TEXT FOR ANALYSIS>
- Culture
- 27 Sep 05
Frederick Wiseman remains one of the most venerated documentary film-makers in existence.
There’s something so severe, so sacred about the work of Frederick Wiseman, one half expects the seventy-five year old director to walk around in monastic garb. (Sorry, but I don’t think he actually does.) Since his debut feature, Titicut Follies (1967), the filmmaker’s stringent and scrupulous approach has been a constant in a career that has yielded some thirty-three documentaries.
As a pioneer of cinema verite, the fly-on-the-wall approach that has, in recent times, sadly become synonymous with reality-TV slop, Mr. Wiseman is frequently lumped in with like-minded sixties trail-blazers such as Richard Leacock, Albert Maysles and D.A. Pennebaker. These gentlemen would form the movement known as Direct Cinema, with an emphasis on the continued unobtrusive filming of human behaviour. Enabled by new technologies like hand-held cameras and synchronised sound, these pioneering directors sought to faithfully represent life and democratise film. While Frederick Wiseman can be easily (or lazily) placed within the Direct Cinema tradition, he has always, in truth, operated just outside of everything.
“Well, those people were all in New York,” he tells me on the phone from Paris. “But I was in Cambridge. Certainly, the same techniques and possibilities intrigued me and I did see a lot of the early cinema verite films. But a lot of those were still about movie stars and criminals. They were good. They were interesting but they were not what I had in mind. I’ve always been more interested in places.”

DATA FOR ANALYSIS>
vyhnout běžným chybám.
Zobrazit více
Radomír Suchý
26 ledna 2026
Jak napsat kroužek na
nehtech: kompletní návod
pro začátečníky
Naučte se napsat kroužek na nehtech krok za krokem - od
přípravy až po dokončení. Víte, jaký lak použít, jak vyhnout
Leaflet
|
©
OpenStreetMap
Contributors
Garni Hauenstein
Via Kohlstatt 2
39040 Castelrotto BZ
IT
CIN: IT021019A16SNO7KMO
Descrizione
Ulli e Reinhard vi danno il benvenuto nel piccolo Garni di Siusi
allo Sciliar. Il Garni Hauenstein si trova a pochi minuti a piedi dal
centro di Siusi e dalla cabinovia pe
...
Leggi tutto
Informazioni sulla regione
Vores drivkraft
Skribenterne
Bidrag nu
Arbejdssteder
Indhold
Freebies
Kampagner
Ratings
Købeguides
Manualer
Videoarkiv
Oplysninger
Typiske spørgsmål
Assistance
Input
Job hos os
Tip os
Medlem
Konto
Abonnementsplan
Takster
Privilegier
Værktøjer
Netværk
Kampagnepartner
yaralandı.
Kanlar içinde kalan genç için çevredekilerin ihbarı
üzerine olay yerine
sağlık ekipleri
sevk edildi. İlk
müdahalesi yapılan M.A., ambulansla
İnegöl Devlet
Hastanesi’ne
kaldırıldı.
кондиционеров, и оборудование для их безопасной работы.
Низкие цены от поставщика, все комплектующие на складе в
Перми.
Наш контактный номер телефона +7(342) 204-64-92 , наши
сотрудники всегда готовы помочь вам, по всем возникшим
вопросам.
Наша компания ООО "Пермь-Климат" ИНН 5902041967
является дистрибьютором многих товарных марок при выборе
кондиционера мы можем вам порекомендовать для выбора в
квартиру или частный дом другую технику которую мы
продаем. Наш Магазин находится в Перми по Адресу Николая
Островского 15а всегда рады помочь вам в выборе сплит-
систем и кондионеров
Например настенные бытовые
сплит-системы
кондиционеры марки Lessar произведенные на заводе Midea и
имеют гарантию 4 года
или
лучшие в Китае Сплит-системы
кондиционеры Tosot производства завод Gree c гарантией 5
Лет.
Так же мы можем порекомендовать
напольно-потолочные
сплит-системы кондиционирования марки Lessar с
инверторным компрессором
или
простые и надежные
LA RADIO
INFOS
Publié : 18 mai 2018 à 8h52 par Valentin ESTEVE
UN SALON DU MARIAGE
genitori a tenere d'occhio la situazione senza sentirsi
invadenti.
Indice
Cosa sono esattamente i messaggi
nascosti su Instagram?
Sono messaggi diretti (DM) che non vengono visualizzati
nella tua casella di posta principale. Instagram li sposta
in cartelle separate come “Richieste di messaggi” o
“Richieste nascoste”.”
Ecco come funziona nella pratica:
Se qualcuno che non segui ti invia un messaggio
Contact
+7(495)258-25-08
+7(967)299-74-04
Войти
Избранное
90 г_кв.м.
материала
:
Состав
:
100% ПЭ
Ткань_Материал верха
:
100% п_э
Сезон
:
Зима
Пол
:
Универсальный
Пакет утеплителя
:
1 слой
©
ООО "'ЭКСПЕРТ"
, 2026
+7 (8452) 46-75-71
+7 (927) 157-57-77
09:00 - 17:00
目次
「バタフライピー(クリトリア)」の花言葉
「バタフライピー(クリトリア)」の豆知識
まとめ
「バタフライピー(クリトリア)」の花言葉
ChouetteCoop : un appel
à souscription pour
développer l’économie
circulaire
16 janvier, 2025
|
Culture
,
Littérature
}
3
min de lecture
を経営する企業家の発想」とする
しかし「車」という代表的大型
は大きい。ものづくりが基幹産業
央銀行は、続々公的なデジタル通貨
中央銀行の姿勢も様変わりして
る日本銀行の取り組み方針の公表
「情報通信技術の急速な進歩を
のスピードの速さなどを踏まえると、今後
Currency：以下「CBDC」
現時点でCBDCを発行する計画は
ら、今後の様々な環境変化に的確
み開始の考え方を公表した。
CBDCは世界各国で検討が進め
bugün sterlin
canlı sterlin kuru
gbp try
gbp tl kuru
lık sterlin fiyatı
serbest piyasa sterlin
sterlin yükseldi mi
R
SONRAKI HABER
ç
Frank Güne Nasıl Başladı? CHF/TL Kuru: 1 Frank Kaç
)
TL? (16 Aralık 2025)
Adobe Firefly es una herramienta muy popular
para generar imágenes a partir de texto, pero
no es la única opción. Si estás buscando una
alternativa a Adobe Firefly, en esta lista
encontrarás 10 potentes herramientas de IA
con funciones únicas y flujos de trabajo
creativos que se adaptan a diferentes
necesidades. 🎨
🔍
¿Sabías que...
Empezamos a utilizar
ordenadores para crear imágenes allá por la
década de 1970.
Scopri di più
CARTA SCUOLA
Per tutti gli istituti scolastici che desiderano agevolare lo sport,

TO DO>
In the article about Frederick Wiseman, what was his debut feature and in what year was it released?

ANSWER>
Titicut Follies, released in 1967.